• _Work order_
Please copy all of the data that follows exactly, leaving any pictures out.

• _Records shown_
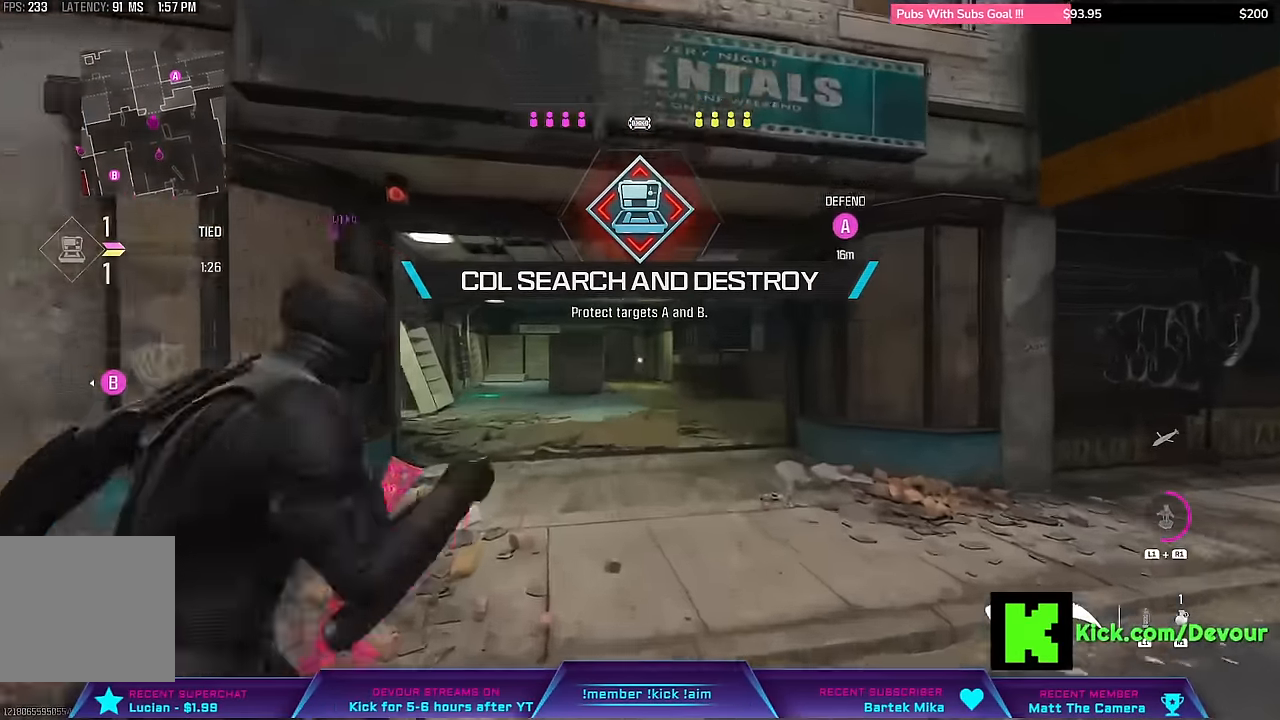
{"buttons": [], "left_stick": "up", "right_stick": "center", "events": [[34, "L3", "up"], [134, "L3", "down"], [267, "L3", "up"]]}
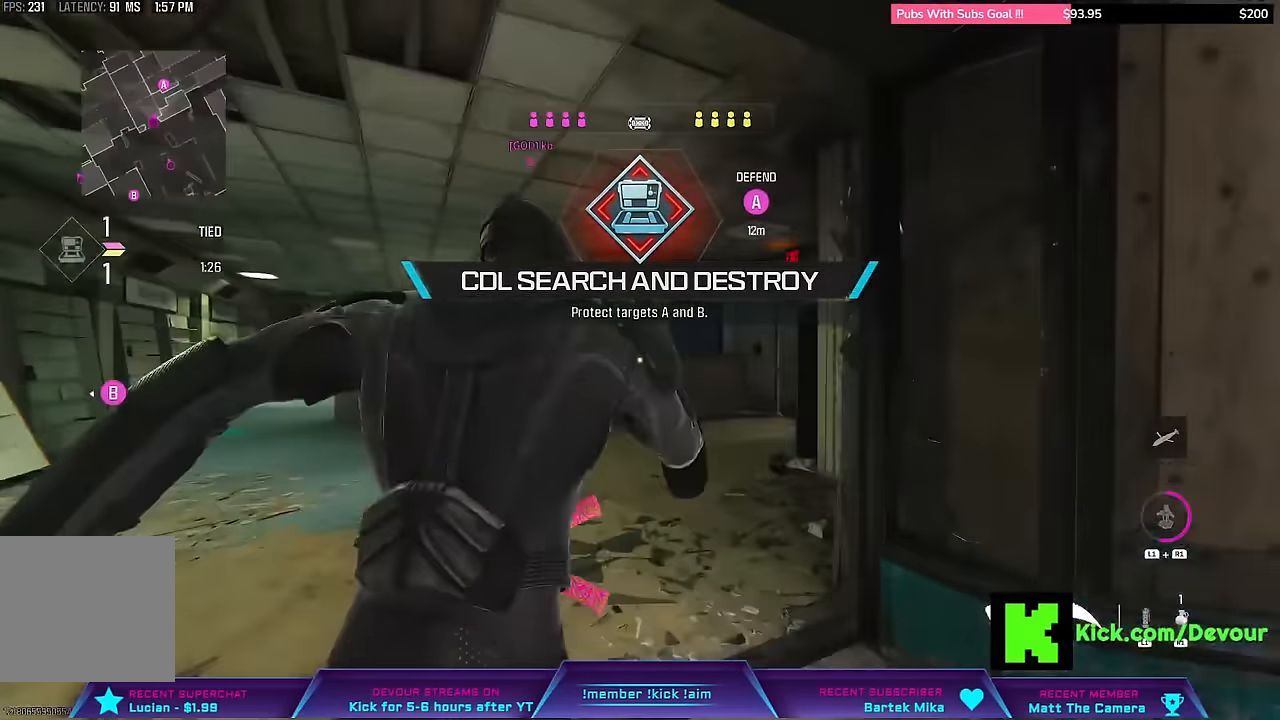
{"buttons": ["L3"], "left_stick": "up", "right_stick": "center", "events": [[67, "L3", "down"]]}
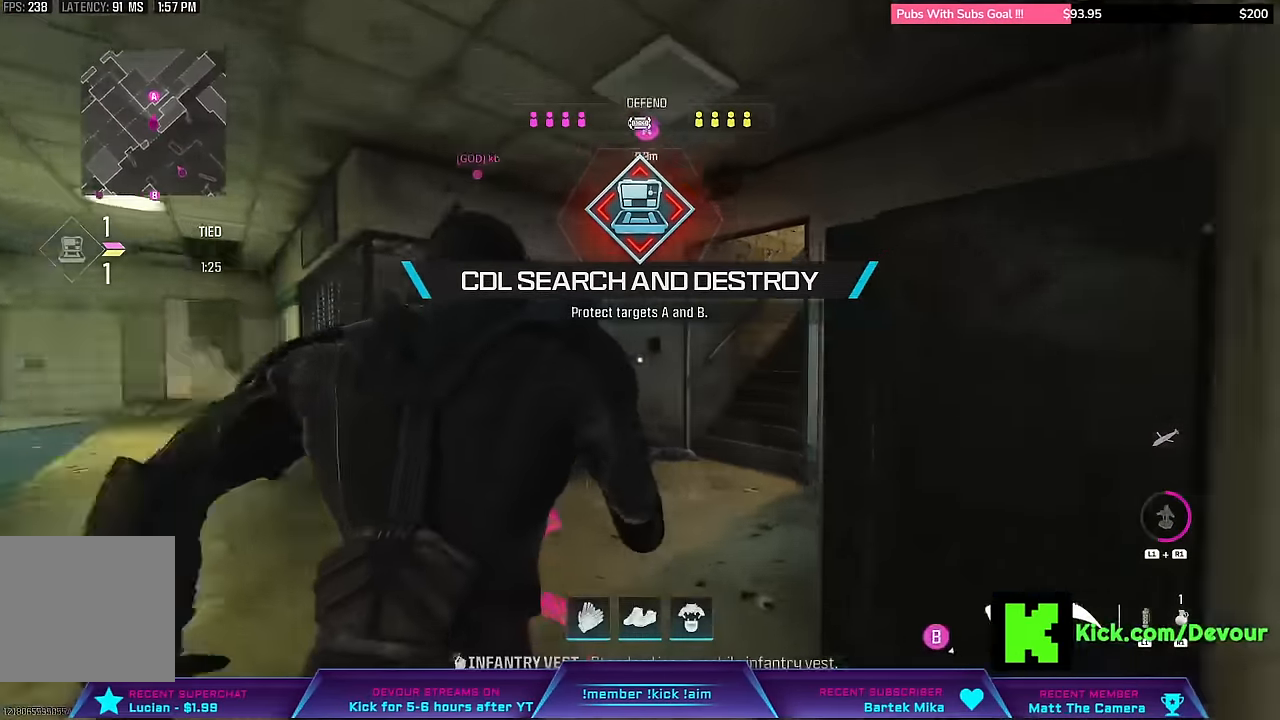
{"buttons": [], "left_stick": "up", "right_stick": "center", "events": [[367, "L3", "up"]]}
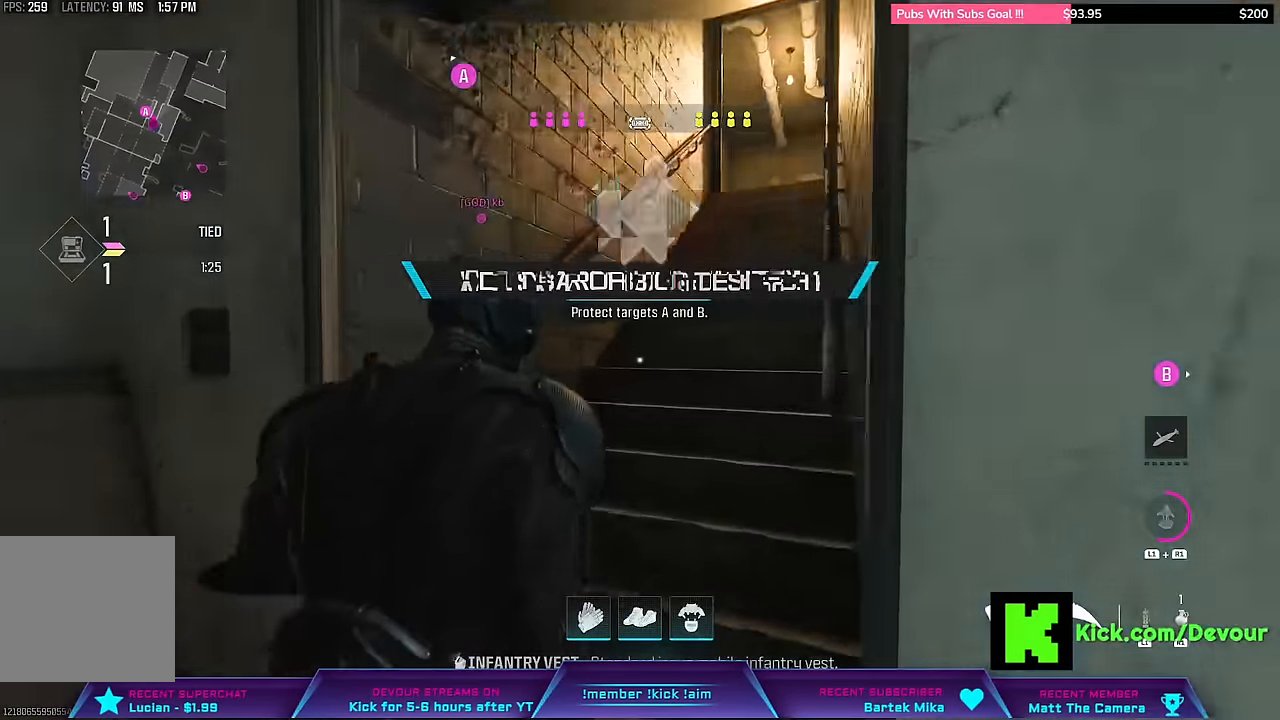
{"buttons": [], "left_stick": "up", "right_stick": "center", "events": []}
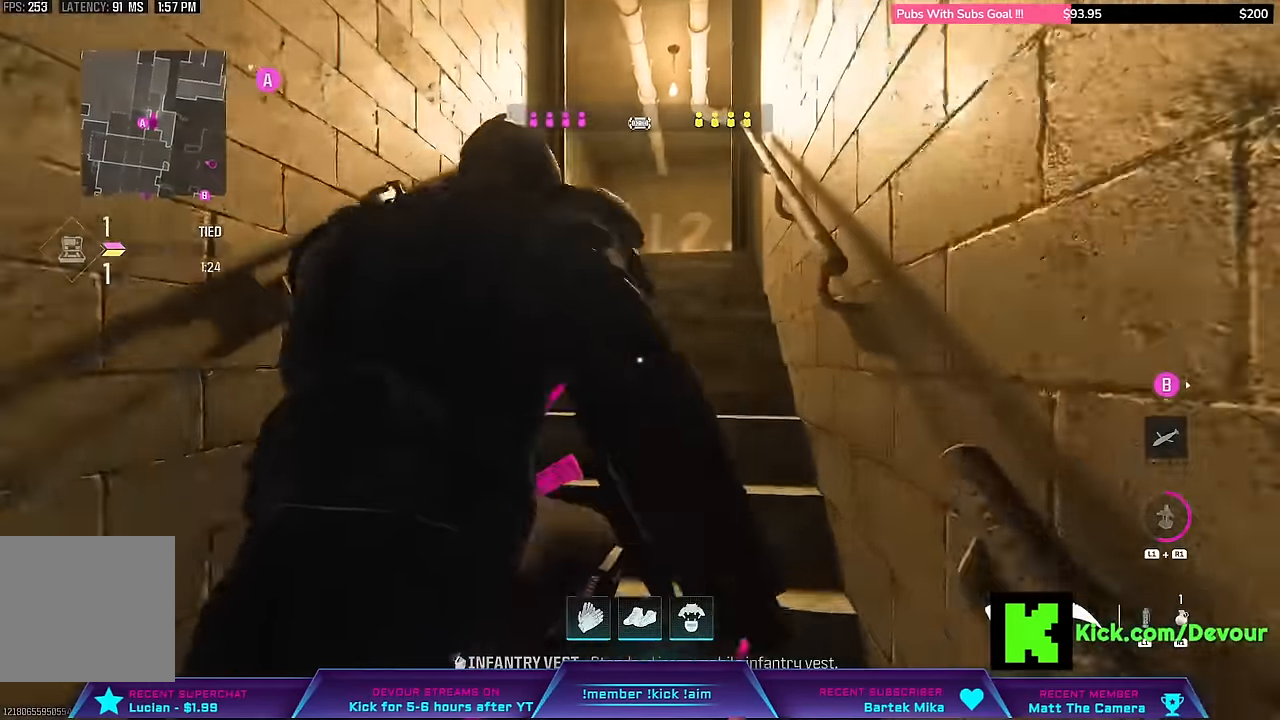
{"buttons": [], "left_stick": "up", "right_stick": "center", "events": []}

• _Result of the exercise_
{"buttons": [], "left_stick": "up", "right_stick": "center", "events": [[34, "L3", "up"], [134, "L3", "down"], [267, "L3", "up"]]}
{"buttons": ["L3"], "left_stick": "up", "right_stick": "center", "events": [[67, "L3", "down"]]}
{"buttons": [], "left_stick": "up", "right_stick": "center", "events": [[367, "L3", "up"]]}
{"buttons": [], "left_stick": "up", "right_stick": "center", "events": []}
{"buttons": [], "left_stick": "up", "right_stick": "center", "events": []}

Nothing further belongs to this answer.